Philadelphia cuts ties with group to launch COVID-19 vaccines

Philadelphia severed ties with a group charged with administering COVID-19 vaccinations after the group quietly changed its status from non-profit to for-profit.

The startup, Philly Fighting COVID, included a group of college students with minimal experience tasked with delivering coronavirus vaccines, leading to extensive logistical problems and accusations of misconduct, according to The Washington Post.

In addition to the group changing its corporate status, reports emerged that it silently changed its privacy policy to allow the sale of personal data and its CEO Andrei Doroshin faced allegations that he had taken extra doses of vaccine for himself, which he denied.

The group’s leadership had no members with medical or public health backgrounds and Doroshin’s own experience involved founding a non-profit organization that “consisted mainly of a Twitter account with many memes, some minor community lobby and a fundraiser with a goal of $ 50,000 that earned $ 684, ”according to Philadelphia Magazine.

The executive team is also almost entirely white at a time when 44% of the black city has a hard time disseminating the shots to its black population. Only 12% of vaccines in Philadelphia have been for black patients so far.

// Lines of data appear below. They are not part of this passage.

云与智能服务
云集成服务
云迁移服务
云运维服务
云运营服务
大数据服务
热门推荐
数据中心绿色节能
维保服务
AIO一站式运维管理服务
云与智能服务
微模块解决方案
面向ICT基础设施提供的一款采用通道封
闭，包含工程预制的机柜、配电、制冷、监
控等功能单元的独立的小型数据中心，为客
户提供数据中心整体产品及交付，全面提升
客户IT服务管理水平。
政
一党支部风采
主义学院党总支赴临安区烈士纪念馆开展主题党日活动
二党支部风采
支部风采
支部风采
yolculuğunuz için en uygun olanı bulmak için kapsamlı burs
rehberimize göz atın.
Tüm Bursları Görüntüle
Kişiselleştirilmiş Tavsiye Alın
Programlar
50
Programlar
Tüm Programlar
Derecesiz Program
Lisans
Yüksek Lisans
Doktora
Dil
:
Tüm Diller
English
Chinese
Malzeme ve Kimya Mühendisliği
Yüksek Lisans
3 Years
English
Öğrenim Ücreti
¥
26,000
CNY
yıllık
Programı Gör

“If anyone was prepared and ready to do this, it was us,” Black Doctors COVID-19 Consortium founder Ala Stanford told the magazine. “I happen to be a doctor for 23 years, longer than some of these children live, but do I need these white children to teach me how to do this?”

Katrina Lipinksy, a registered nurse who volunteered for the organization, told the Philadelphia Inquirer that, in her experience, it was “an operating disaster” that never asked for her credentials before she started vaccinating people. She also said she saw Doroshin put down several doses of vaccine after several elderly people were rejected one day.

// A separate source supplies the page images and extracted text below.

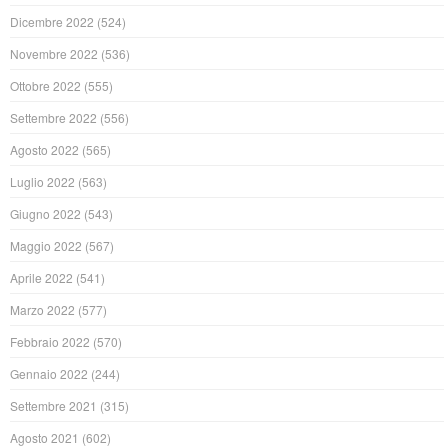
Dicembre 2022
(524)
Novembre 2022
(536)
Ottobre 2022
(555)
Settembre 2022
(556)
Agosto 2022
(565)
Luglio 2022
(563)
Giugno 2022
(543)
Maggio 2022
(567)
Aprile 2022
(541)
Marzo 2022
(577)
Febbraio 2022
(570)
Gennaio 2022
(244)
Settembre 2021
(315)
Agosto 2021
(602)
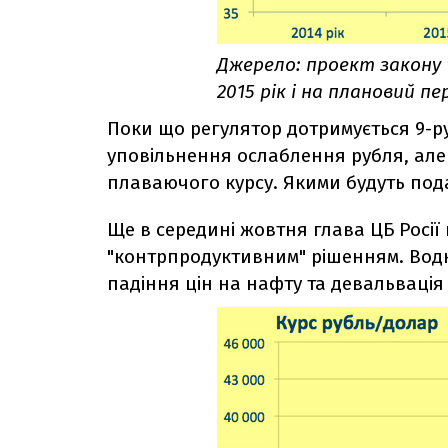
Джерело: проект закону
2015 рік і на плановий пер
Поки що регулятор дотримується 9-р
уповільнення ослаблення рубля, але 
плаваючого курсу. Якими будуть пода
Ще в середині жовтня глава ЦБ Росії 
"контрпродуктивним" рішенням. Водн
падіння цін на нафту та девальвація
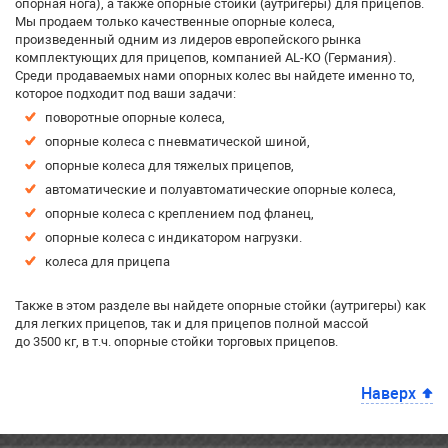
опорная нога), а также опорные стойки (аутригеры) для прицепов.
Мы продаем только качественные опорные колеса,
произведенный одним из лидеров европейского рынка
комплектующих для прицепов, компанией AL-KO (Германия).
Среди продаваемых нами опорных колес вы найдете именно то,
которое подходит под ваши задачи:
поворотные опорные колеса,
опорные колеса с пневматической шиной,
опорные колеса для тяжелых прицепов,
автоматические и полуавтоматические опорные колеса,
опорные колеса с креплением под фланец,
опорные колеса с индикатором нагрузки.
колеса для прицепа
Также в этом разделе вы найдете
опорные стойки (аутригеры) как
для легких прицепов, так и для прицепов полной массой
до 3500 кг, в т.ч. опорные стойки торговых прицепов.
Наверх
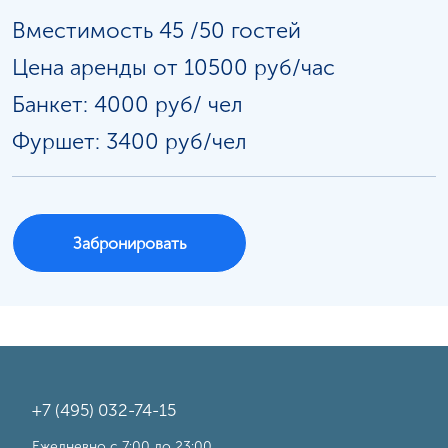
Вместимость 45 /50 гостей
Цена аренды от 10500 руб/час
Банкет: 4000 руб/
чел
Фуршет: 3400 руб/чел
Забронировать
+7 (495) 032-74-15
Ежедневно с 7:00 до 23:00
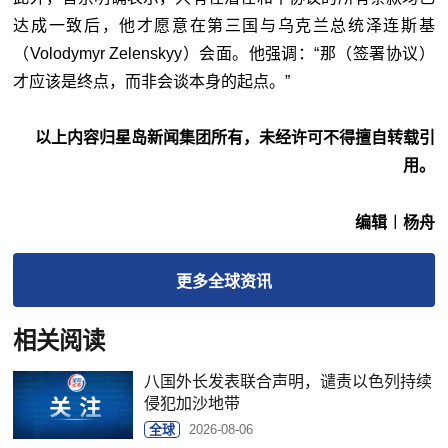
达成一致后，他才愿意在第三国与乌克兰总统泽连斯基
（Volodymyr Zelenskyy）会面。他强调：“那（签署协议）
才应该是终点，而非会谈本身的起点。”
以上内容归星岛新闻集团所有，未经许可不得擅自转载引
用。
编辑︱杨舟
更多
全球
资讯
相关阅读
八国外长发表联合声明，谴责以色列持续
侵犯加沙地带
全球
2026-08-06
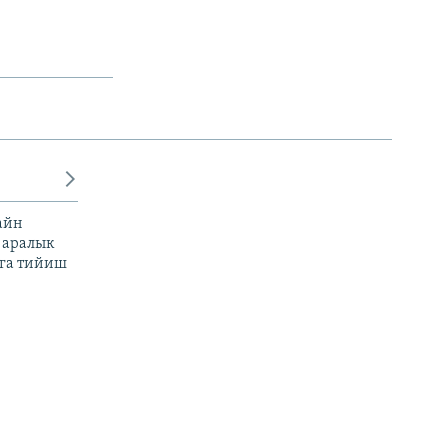
айн
 аралык
га тийиш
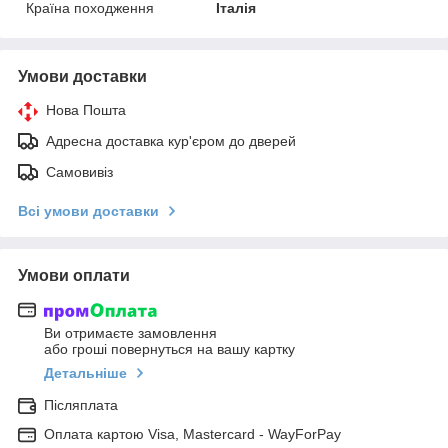
Країна походження
Італія
Умови доставки
Нова Пошта
Адресна доставка кур'єром до дверей
Самовивіз
Всі умови доставки
Умови оплати
Ви отримаєте замовлення
або гроші повернуться на вашу картку
Детальніше
Післяплата
Оплата картою Visa, Mastercard - WayForPay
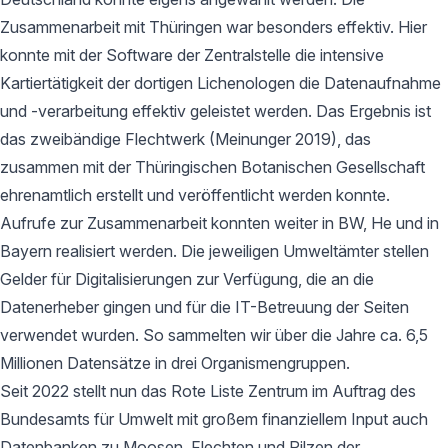
Zusammenarbeit mit Thüringen war besonders effektiv. Hier
konnte mit der Software der Zentralstelle die intensive
Kartiertätigkeit der dortigen Lichenologen die Datenaufnahme
und -verarbeitung effektiv geleistet werden. Das Ergebnis ist
das zweibändige Flechtwerk (Meinunger 2019), das
zusammen mit der Thüringischen Botanischen Gesellschaft
ehrenamtlich erstellt und veröffentlicht werden konnte.
Aufrufe zur Zusammenarbeit konnten weiter in BW, He und in
Bayern realisiert werden. Die jeweiligen Umweltämter stellen
Gelder für Digitalisierungen zur Verfügung, die an die
Datenerheber gingen und für die IT-Betreuung der Seiten
verwendet wurden. So sammelten wir über die Jahre ca. 6,5
Millionen Datensätze in drei Organismengruppen.
Seit 2022 stellt nun das Rote Liste Zentrum im Auftrag des
Bundesamts für Umwelt mit großem finanziellem Input auch
Datenbanken zu Moosen, Flechten und Pilzen der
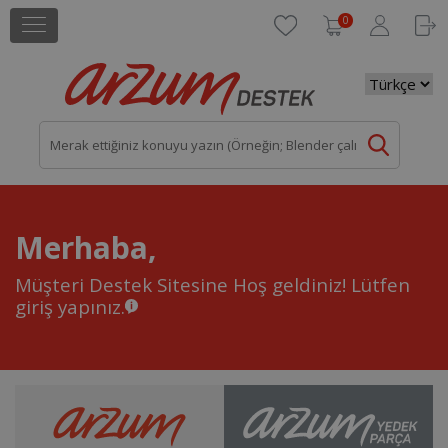
0
Merhaba,
Müşteri Destek Sitesine Hoş geldiniz!
Lütfen
giriş yapınız.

The city said on Monday it would cut ties with the group, and health commissioner Thomas Farley said in an interview on Tuesday that it was a mistake to partner with the startup.

Doroshin apologized for “any communication failure” and called the privacy policy change “an error”.

“We never sell and we will never sell, share or disseminate any data we collect, as it would be a violation of HIPAA rules,” he said, referring to the federal law that protects private medical data, according to the Post.

The Hill contacted Philly Fighting COVID for comment.